Maria
enxaguava as roupas finas, que havia recolhido manhã cedo às portas dos
casarões da Villa, nas águas do Vizela. Apesar do frio de dezembro, gostava de
sentir o toque da pele translúcida da corrente, assim que lhe mergulhava ambas
as mãos. Era a véspera de Natal e, como tal, não se encontrava mais nenhuma das
habituais clientes do rio, ali nas Portas da Cascalheira, mas ela não se podia
dar ao luxo de faltar.
Enquanto estendia as peças de roupa,
lavada no rio com sabão azul, colocada a corar sobre a erva e a secar ao sol e
ao vento, a lavadeira Maria pensava que talvez hoje as senhoras fossem
um pouco mais generosas, assim que lhes estendesse as trouxas da roupa lavada e
perfumada. Talvez conseguisse comprar um pouco de carvão e uns pedaços de pão,
e dessa forma acender o humilde lar e cozinhar uns formigos para o seu menino.
Ainda que a vida até então lhe tenha
sido madrasta, permanecia nos olhos cor de avelã de Maria - cor de mel quando
vistos ao sol, escuros quando expostos à negra miséria - uma centelha que nunca
a tinha deixado baixar os braços, que a fazia acreditar e caminhar mesmo que
sob intempéries.
Depois de
entregue o último fardo de
roupa, Maria correu à venda e, à justa, lá conseguiu comprar o carvão, os
pedaços de pão de ontem e um pequeno pote de mel, prosseguindo a cantarolar com
o cesto à cabeça pelos caminhos de regresso a casa, que ficava nos arrabaldes
da Villa, povoado de quintas
com típicas casas de lavoura, extensos terrenos lavradios, pomares, soutos e
pequenas propriedades ladeadas por altos muros.

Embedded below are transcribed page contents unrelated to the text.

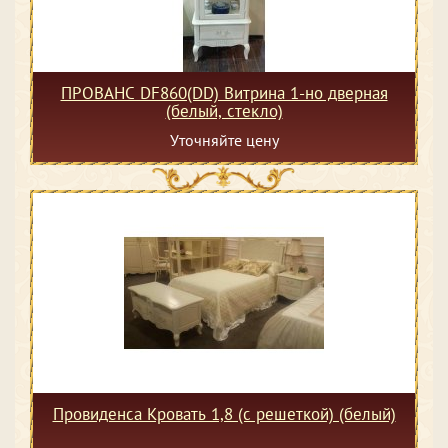
ПРОВАНС DF860(DD) Витрина 1-но дверная
(белый, стекло)
Уточняйте цену
Провиденса Кровать 1,8 (с решеткой) (белый)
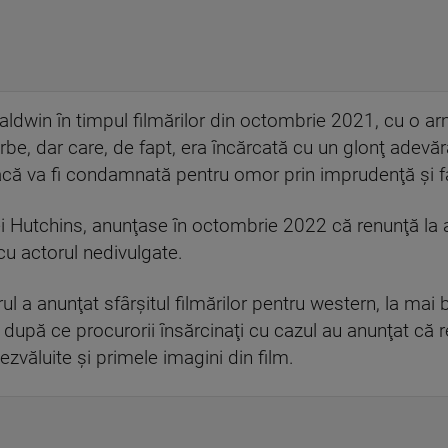
aldwin în timpul filmărilor din octombrie 2021, cu o a
rbe, dar care, de fapt, era încărcată cu un glonţ adevă
dacă va fi condamnată pentru omor prin imprudenţă şi fa
 Hutchins, anunţase în octombrie 2022 că renunţă la ac
cu actorul nedivulgate.
rul a anunţat sfârşitul filmărilor pentru western, la mai
după ce procurorii însărcinaţi cu cazul au anunţat că r
dezvăluite şi primele imagini din film.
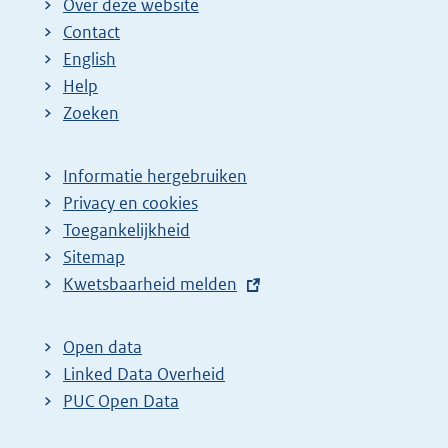
Over deze website
Contact
English
Help
Zoeken
Informatie hergebruiken
Privacy en cookies
Toegankelijkheid
Sitemap
E
Kwetsbaarheid melden
x
t
Open data
e
Linked Data Overheid
r
PUC Open Data
n
e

Após arrumar as iguarias que havia comprado
na venda, encontrou um par de meias ainda húmidas no fundo do cesto. Estranhou
aquela presença, uma vez que tanto ela como as senhoras tinham verificado, peça a peça, par a par, cada
uma das trouxas de roupa. Contudo, não se quedou demasiado em torno daquele mistério e foi
pendurá-las na beira da chaminé, ao lado da imagem de São Nicolau, santo da sua veneração, para que
ficassem enxutas.
A noite caiu
com o menino a dormir sereno e consolado no colo da mãe, e o cintilar das
estrelas do céu a deitar-se à janela da cozinha. A incandescência das últimas
chamas do fogo do lar crepitava nos olhos de Maria, antes das pálpebras se
fecharem e adormecer no sorriso encarnados aos lábios.
O dia nascia
nos cristais de gelo a derreterem-se às folhas da japoneira plantada no
quintal, e Maria despertava do profundo sono em que havia caído o seu corpo
esgotado. O menino balançava-se, num vaivém balançado, no pequeno cavalo de madeira plasmado no
centro da cozinha. E o retinir dos sinos fazia ressoar uma luz mágica de Natal.